RUSH: See, now you’re singing my tune. I don’t want to wait around ’til we get 55 or 56. We got the trend. We got, whatever it was, 53. We got a four million vote margin. We still sit around and accept the terms of the left. “Well, this isn’t a mandate. Why, with 55,000 votes change in Ohio, Kerry would have won.” BS. It’s an absolute lie. It’s an absolute myth. The fact is the Democrats are losing elections more and more often — and there’s a trend going, and it’s time to hammer the nail. You’re making my argument out here, and this is the thing people have been fighting for 40 and 50 years on the conservative side of things, and to have to continue to frame everything we do in the bibliography and the vocabulary of the left is frustrating and to continue to have to act defensive and stealth and use “trickinology” or whatever to run end runs around these people, the longer we do this and the longer we avoid acting confident and strong and decisive, the longer we’re going to have to put up with this duality here of having the liberals becoming more and more irrelevant yet still appearing to define the terms under which public policy is debated, and I for one am fed up with those terms and I’m fed up with the definition of compassion, and I’m fed up with the way we’ve gone about trying to prove to black people that we’re not racists.

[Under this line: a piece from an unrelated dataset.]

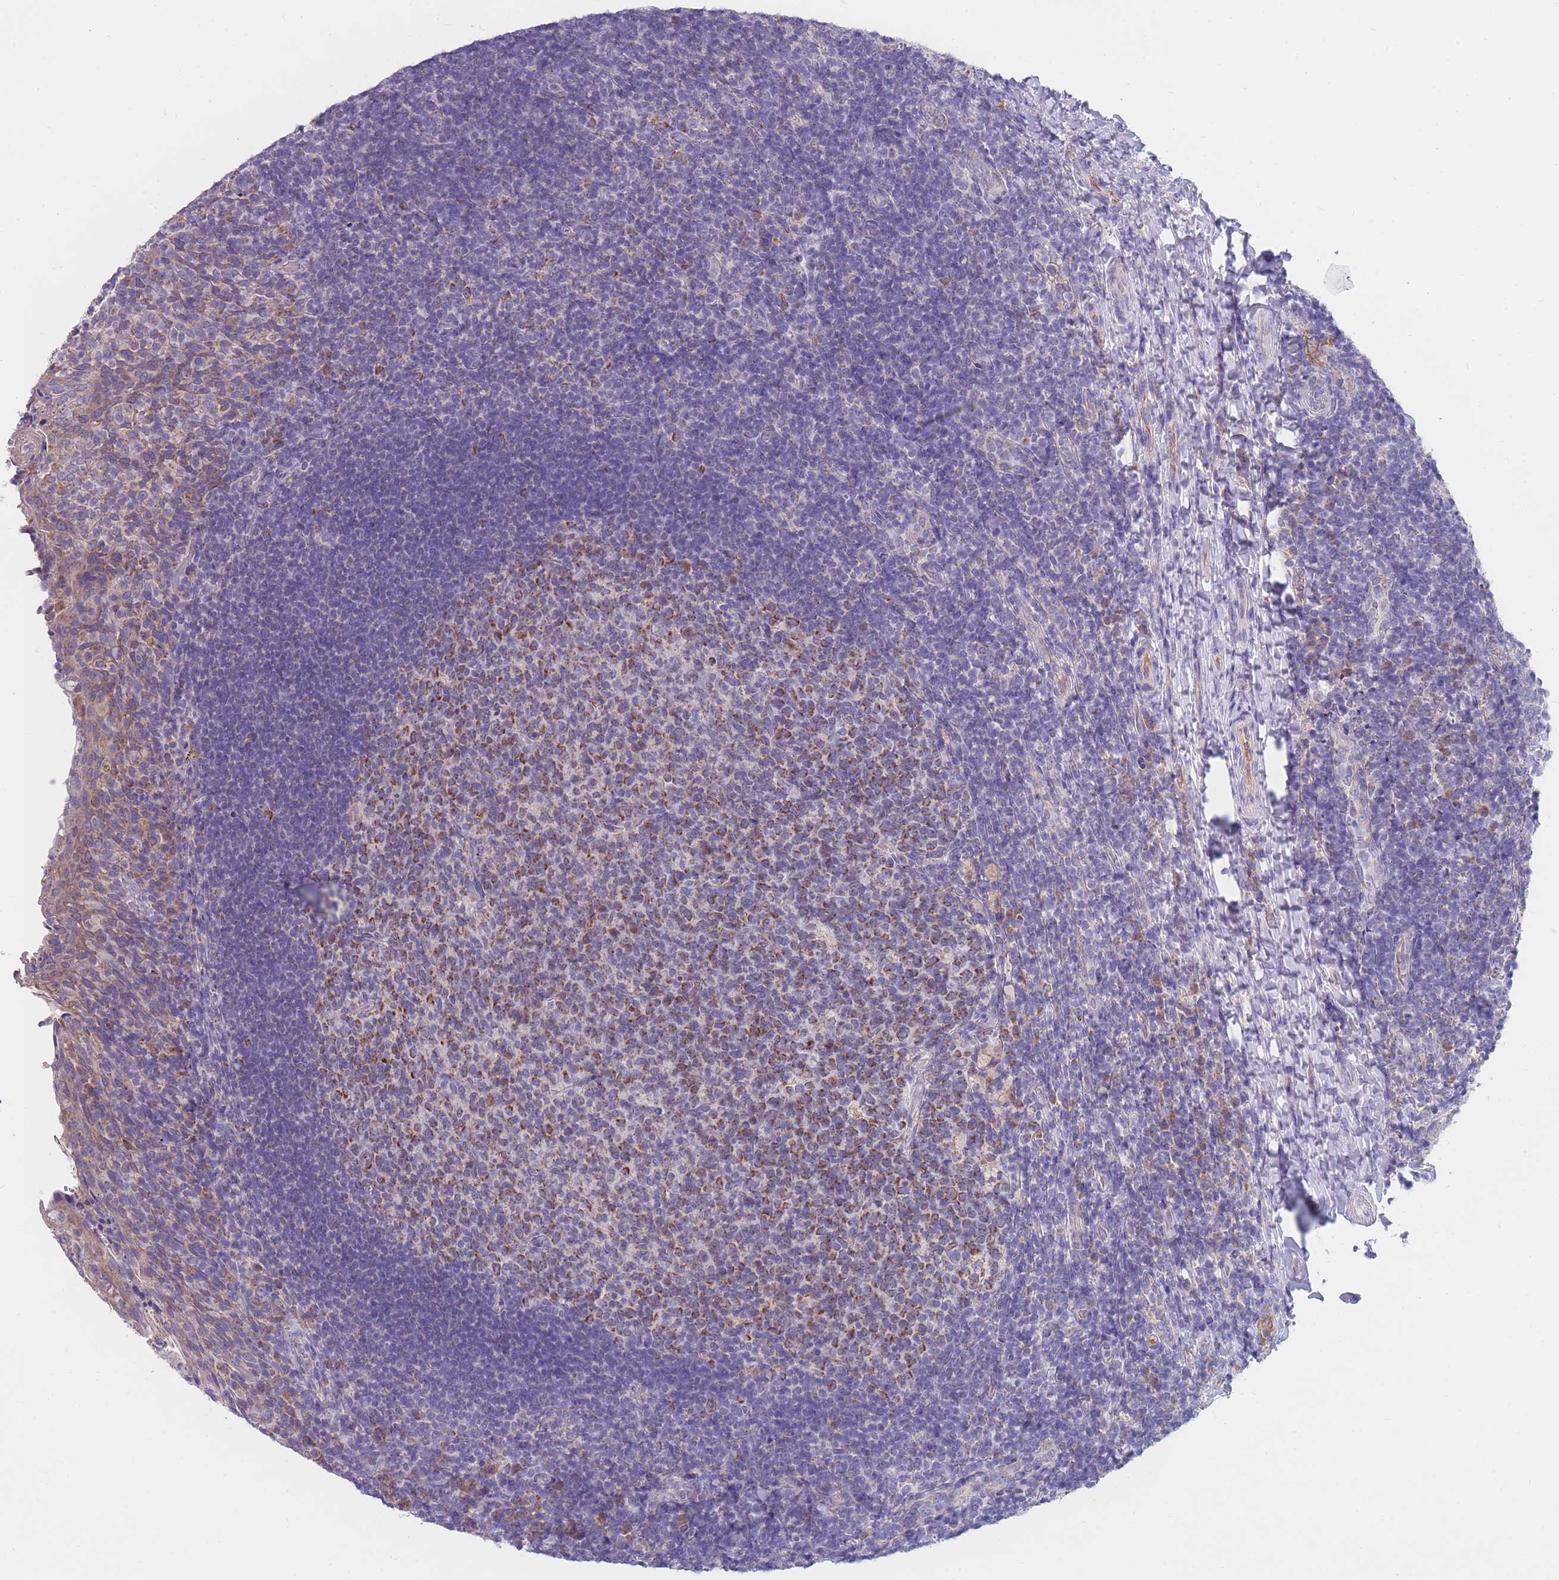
{"staining": {"intensity": "moderate", "quantity": ">75%", "location": "cytoplasmic/membranous"}, "tissue": "tonsil", "cell_type": "Germinal center cells", "image_type": "normal", "snomed": [{"axis": "morphology", "description": "Normal tissue, NOS"}, {"axis": "topography", "description": "Tonsil"}], "caption": "Immunohistochemical staining of normal tonsil demonstrates medium levels of moderate cytoplasmic/membranous staining in about >75% of germinal center cells. (Stains: DAB in brown, nuclei in blue, Microscopy: brightfield microscopy at high magnification).", "gene": "MRPS14", "patient": {"sex": "female", "age": 10}}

I’m fed up with the way the left has gotten away with defining that when they’re the ones that perpetuate it. I’m tired of the superiority of the left, I’m tired of them sitting on their ivory towers and telling us, you know, what’s what and how is how, and I’m sick and tired of people that are not offended by it. I know that there are a number of different strategeries that you can employ to battle these things, but I’m going to tell you this, folks — and this is where the rubber meets the road; this is putting the pedal to the metal; this is where the hot knife goes through the butter; this is where the elevator goes all the way to the top: When it comes to winning elections, it has been done by articulating strong, fervent, decisive conservatism. It has not been done trying to fool people into thinking we’re something that they don’t think we are. We’ve not adopted the language of the left to go win elections, and we don’t have to do this. It’s amazing to me that conservatism wins elections and then after that the very people who benefited from the conservatism all of a sudden think they have to start speaking liberal language in order to stay in power and to prove to people that they’re not mean-spirited racist, sexist, bigot, homophobic and so forth, and that’s what I mean by acting defensive, or embarrassed, or what have you. Anyway, I’m a little long here, but that’s a great call out there.